O post também estima incorretamente o número de pessoas que recebem o rendimento básico mínimo: na realidade, a prestação foi paga a cerca de 600 mil lares, nos quais vivem quase 1,8 milhões de pessoas.

Os imigrantes são mais numerosos do que a população autóctone nas capitais europeias?

No continente, um vídeo da ativista holandesa de extrema-direita Eva Vlaardingerbroek afirma que a maioria da população de Amesterdão, Bruxelas e Londres é constituída por imigrantes.

Diz também que a "teoria da grande substituição", completamente infundada, é uma realidade e não uma conjetura da extrema-direita que pretende dar a entender que a população branca da Europa está a ser suplantada por imigrantes de outros lugares.

Tudo isto é incorreto.

Os números oficiais do instituto de estatística holandês revelam que apenas 37% da população de Amesterdão nasceu fora dos Países Baixos.

Os números da agência de estatísticas belga apontam para 48% de habitantes de Bruxelas nascidos fora do país.

Em Londres, o recenseamento de 2021 revelou que 41% da população da capital não nasceu no Reino Unido, de acordo com o Office for National Statistics.

Além disso, o simples facto de alguém ter nascido noutro lugar não é um indicador de antecedentes e não pode ser usado para demonstrar uma hipótese que, de outra forma, não poderia ser provada.

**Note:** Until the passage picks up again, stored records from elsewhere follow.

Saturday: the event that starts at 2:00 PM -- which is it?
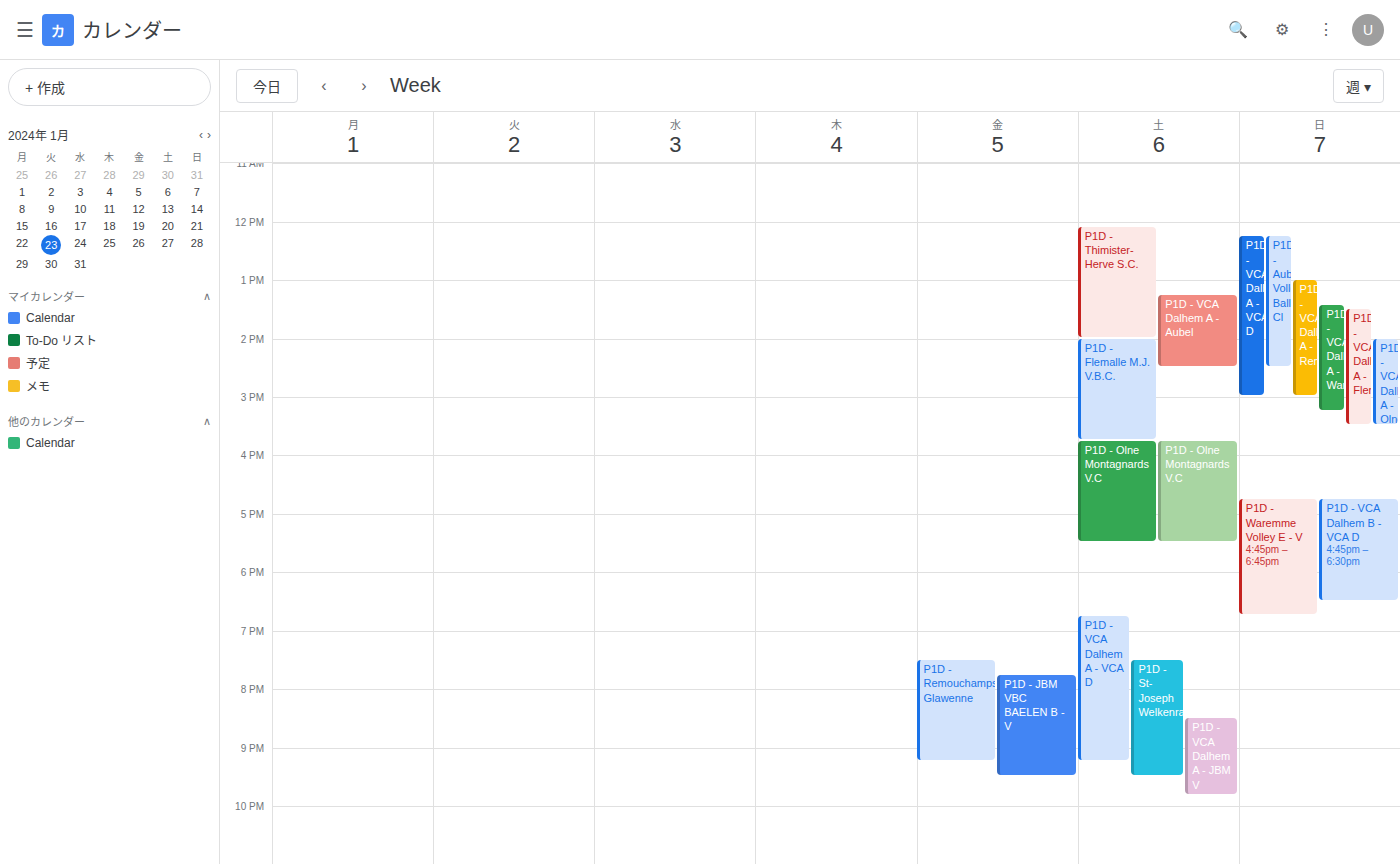
"P1D - Flemalle M.J. V.B.C."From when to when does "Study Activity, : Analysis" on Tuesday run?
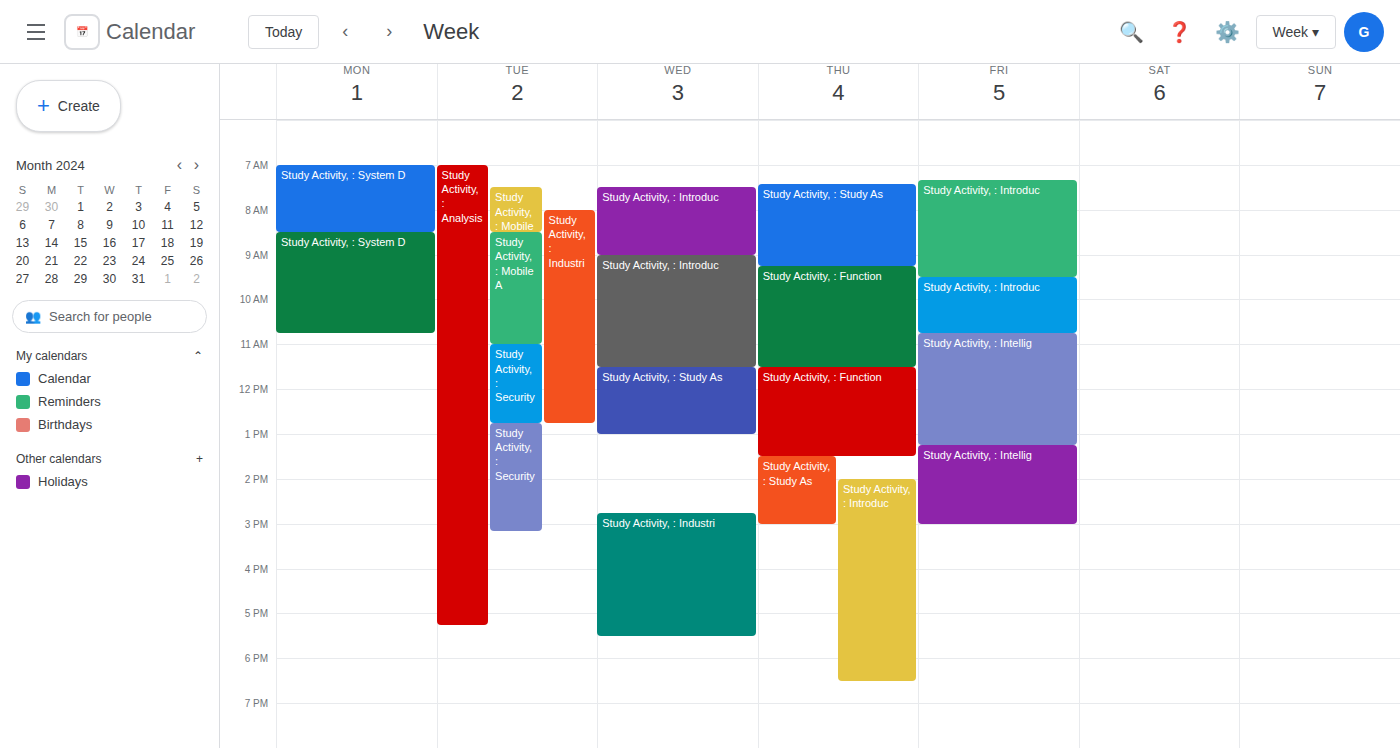
7:00 AM to 5:15 PMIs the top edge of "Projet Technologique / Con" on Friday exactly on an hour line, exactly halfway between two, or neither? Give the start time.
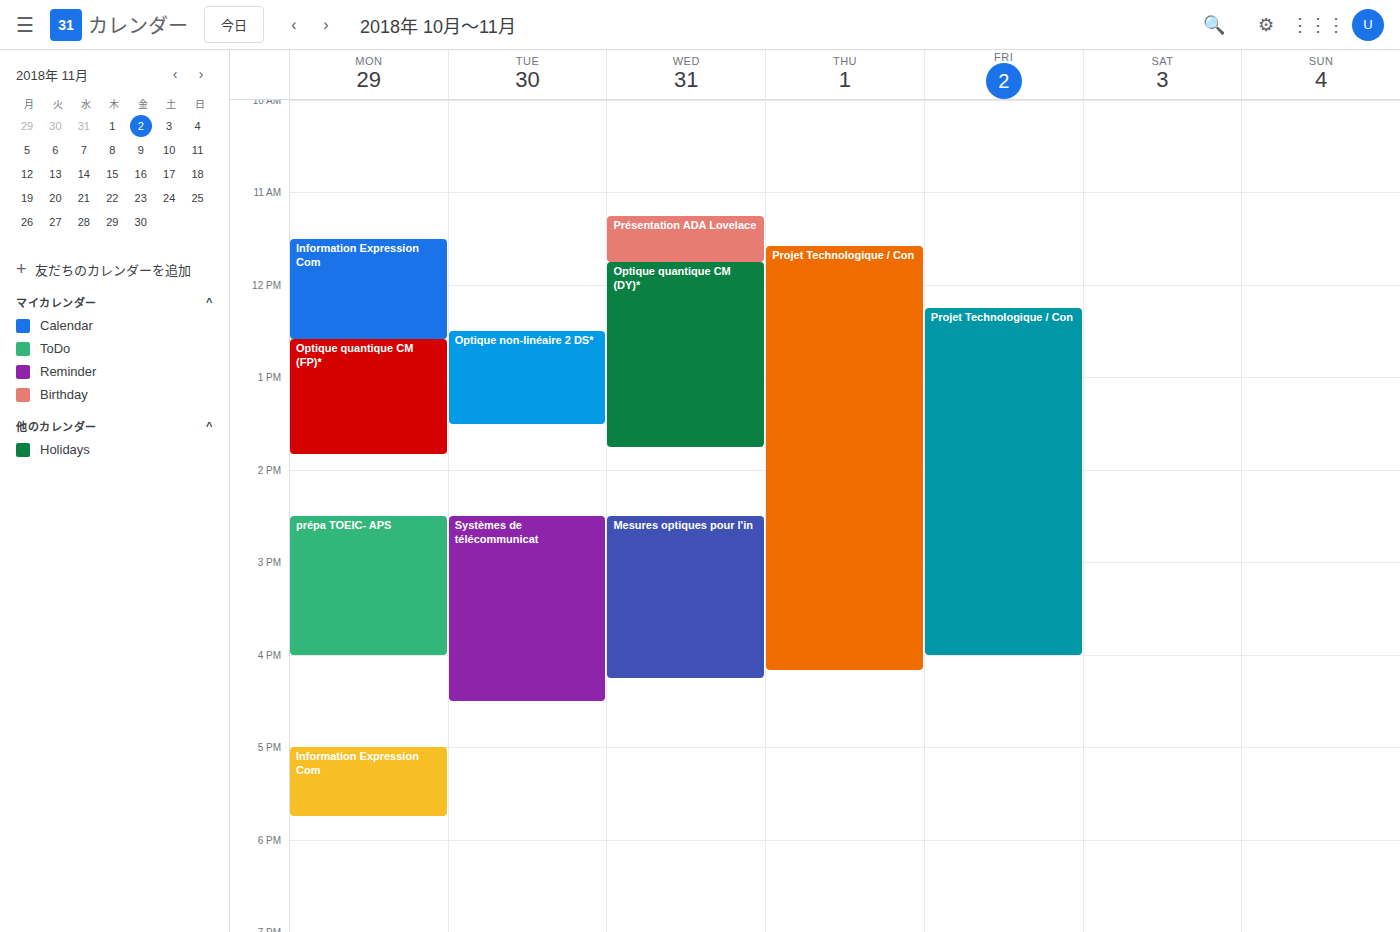
12:15 PM -- neither: a quarter of the way from the 12 PM line to the 1 PM line.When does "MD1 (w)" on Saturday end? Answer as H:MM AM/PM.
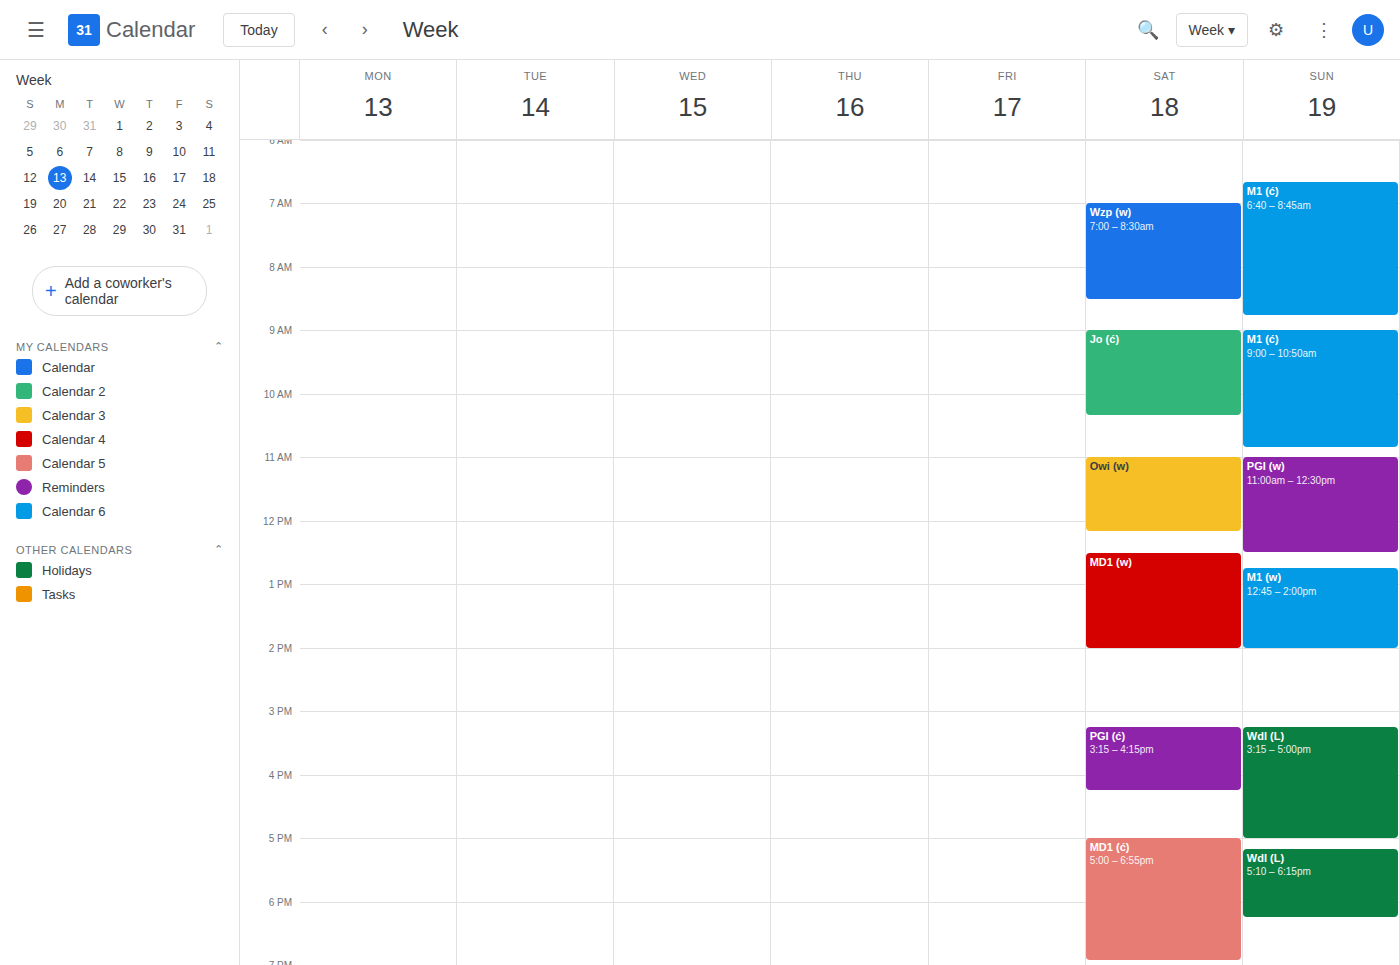
2:00 PMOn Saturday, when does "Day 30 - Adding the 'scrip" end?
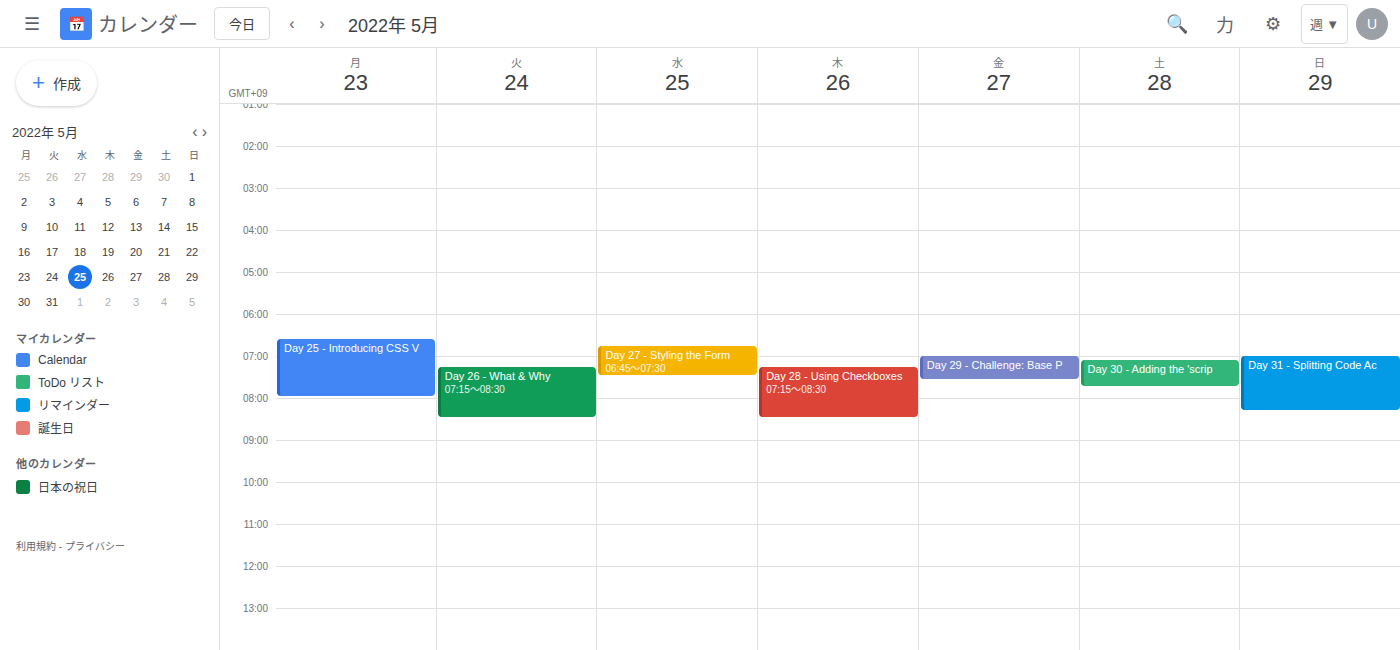
07:45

Embora seja verdade que a imigração é uma questão importante e que é válido ter preocupações sobre a forma como é tratada, é crucial garantir que quaisquer afirmações sobre ela se baseiam em factos.

Imigração continua a ser um dos principais pontos de discussão nas eleições europeias

A poucos dias das eleições europeias, a política de imigração será certamente um dos principais temas a ter em conta pelos eleitores, especialmente porque as previsões apontam para uma viragem à direita.

Uma sondagem exclusiva da Euronews revelou que metade dos europeus desaprovam a posição da UE em matéria de migração, exigindo controlos fronteiriços mais rigorosos.

Vários governos nacionais e candidatos ao Parlamento Europeu também tomaram medidas durante a campanha para travar a imigração, talvez numa última tentativa de angariar votos.

Portugal pôs fim a um regime que permite aos estrangeiros entrar no país e só depois pedir uma autorização de residência, enquanto vários partidos irlandeses manifestaram a sua oposição à política de migração "liberal" do Governo.

Isto acontece depois de a UE ter assinado o seu Novo Pacto sobre Migração e Asilo, que reforma as regras de migração do bloco para garantir que todos os Estados-Membros, independentemente da sua localização, recebam a sua quota-parte.